Annual rents grew strongly in Perth and Darwin, rising around 10 per cent in both cities for houses and 6.8 per cent for units in Perth and 7.6 per cent for multi-residential in Darwin on the back of strong demand and minimal new supply.
"Both Perth and Darwin have recorded below average levels of investor activity since housing market conditions started to cool in mid-2014, which has led to a shortage of rental stock,” Mr Lawless said.
“More recently, with stronger interstate migration driving housing demand, rental rates have been under substantial upwards pressure as demand for rentals outweighs supply.”
While in 2020 rents rose in Perth and Darwin, median rents remain 10.4 per cent under their peak in May 2013 in Perth, and around 20 per cent below the 2014 peak in Darwin.
In Melbourne and Sydney, unit markets experienced soft demand and high supply in 2020, leading to a sharp drop in median rents.
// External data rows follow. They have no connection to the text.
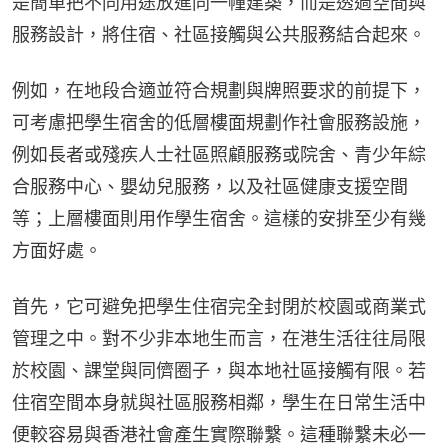
是簡單把不同用途放進同一幢建築，而是透過空間與
服務設計，將住宿、社區接觸與公共服務結合起來。
例如，在地段合適並符合規劃與牌照要求的前提下，
可考慮把學生宿舍的低層樓面規劃作社會服務設施，
例如長者或殘疾人士社區照顧服務或院舍、青少年綜
合服務中心、嬰幼兒服務，以及社區健康支援空間
等；上層樓面則用作學生宿舍。這樣的安排至少有幾
方面好處。
首先，它可避免把學生住宿完全封閉於校園或商業式
管理之中。對不少非本地生而言，在港生活往往局限
於校園、課堂與同儕圈子，與本地社區接觸有限。若
住宿空間本身就與社區服務相鄰，學生在日常生活中
便較容易與香港社會產生實際聯繫。這種聯繫未必一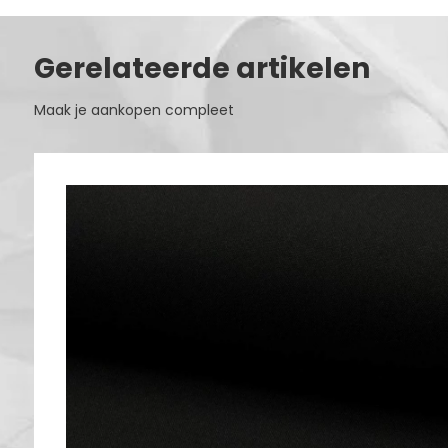
Gerelateerde artikelen
Maak je aankopen compleet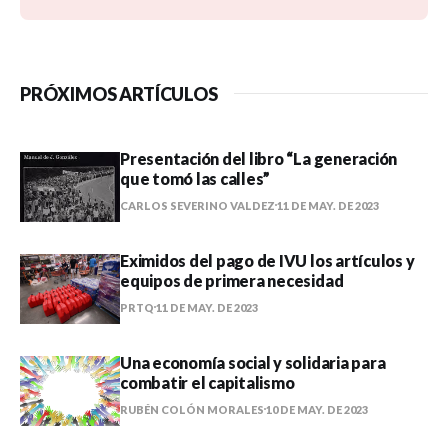
PRÓXIMOS ARTÍCULOS
Presentación del libro “La generación
que tomó las calles”
CARLOS SEVERINO VALDEZ
11 DE MAY. DE 2023
Eximidos del pago de IVU los artículos y
equipos de primera necesidad
PRTQ
11 DE MAY. DE 2023
Una economía social y solidaria para
combatir el capitalismo
RUBÉN COLÓN MORALES
10 DE MAY. DE 2023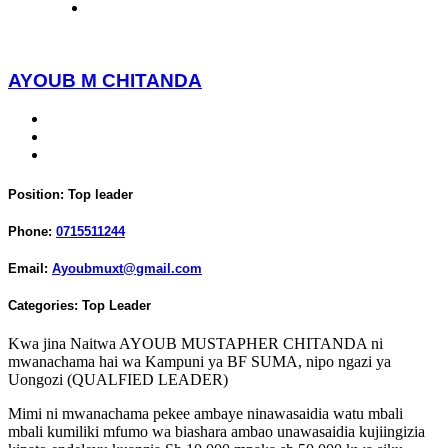
AYOUB M CHITANDA
Position:
Top leader
Phone:
0715511244
Email:
Ayoubmuxt@gmail.com
Categories:
Top Leader
Kwa jina Naitwa AYOUB MUSTAPHER CHITANDA ni
mwanachama hai wa Kampuni ya BF SUMA, nipo ngazi ya
Uongozi (QUALFIED LEADER)
Mimi ni mwanachama pekee ambaye ninawasaidia watu mbali
mbali kumiliki mfumo wa biashara ambao unawasaidia kujiingizia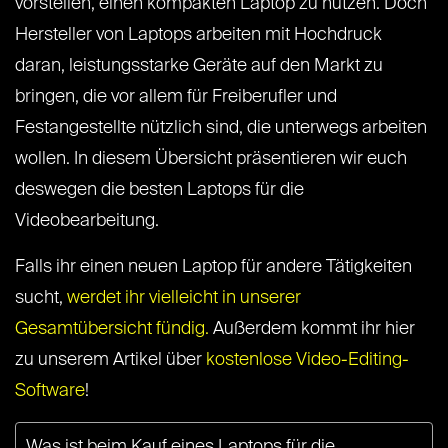
vorstellen, einen kompakten Laptop zu nutzen. Doch
Hersteller von Laptops arbeiten mit Hochdruck
daran, leistungsstarke Geräte auf den Markt zu
bringen, die vor allem für Freiberufler und
Festangestellte nützlich sind, die unterwegs arbeiten
wollen. In diesem Übersicht präsentieren wir euch
deswegen die besten Laptops für die
Videobearbeitung.
Falls ihr einen neuen Laptop für andere Tätigkeiten
sucht,
werdet ihr vielleicht in unserer
Gesamtübersicht fündig.
Außerdem kommt ihr hier
zu unserem Artikel über
kostenlose Video-Editing-
Software
!
Was ist beim Kauf eines Laptops für die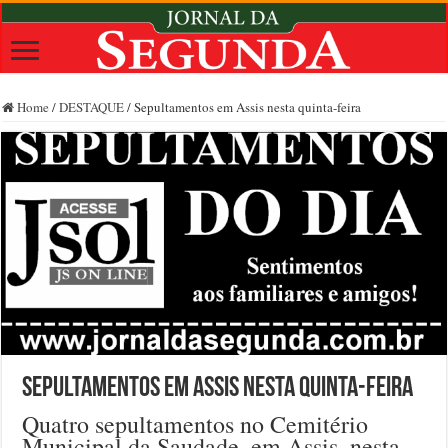
Home
/
DESTAQUE
/
Sepultamentos em Assis nesta quinta-feira
Sepultamentos em Assis nesta quinta-feira
Quatro sepultamentos no Cemitério
Municipal da Saudade, em Assis, nesta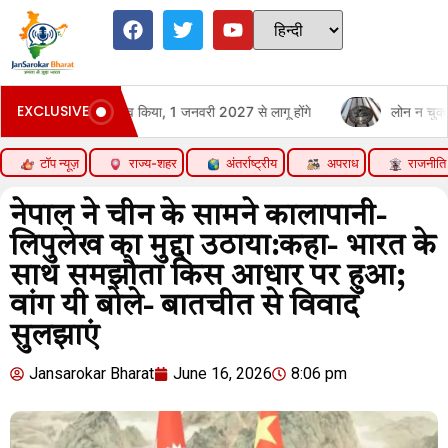
EXCLUSIVE
ं बदलाव किया, 1 जनवरी 2027 से लागू होंगे
लोन न चुकाने पर मोबाइल-लैपटॉप 
टॉप न्यूज़
राज्य-शहर
अंतर्राष्ट्रीय
अपराध
राजनीति
नेपाल ने चीन के सामने कालापानी-
लिपुलेख का मुद्दा उठाया:कहा- भारत के
साथ समझौता किस आधार पर हुआ;
वांग यी बोले- बातचीत से विवाद
सुलझाएं
Jansarokar Bharat
June 16, 2026
8:06 pm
Demand for units was impacted by stalled overseas migration and the exit of international students due to the pandemic, Mr Lawless said.
Melbourne unit rents fell by 7.6 per cent in 2020, while Sydney unit rents fell by 5.7 per cent.
Mr Lawless said while the 2021 trajectory for Australian housing markets looked positive at present, there were still substantial downside risks.
“As demonstrated by Melbourne’s second round of lockdowns, new restrictions associated with a COVID outbreak would set back the economic recovery and have a negative, although temporary impact on housing markets,” he said.
“Closed international borders are another wildcard; the longer borders remain closed, the greater the impact is on housing demand, especially rental demand.
“Regions where overseas migration has historically comprised a larger portion of overall population growth, such as Melbourne and Sydney, will be impacted the most by prolonged border closures.”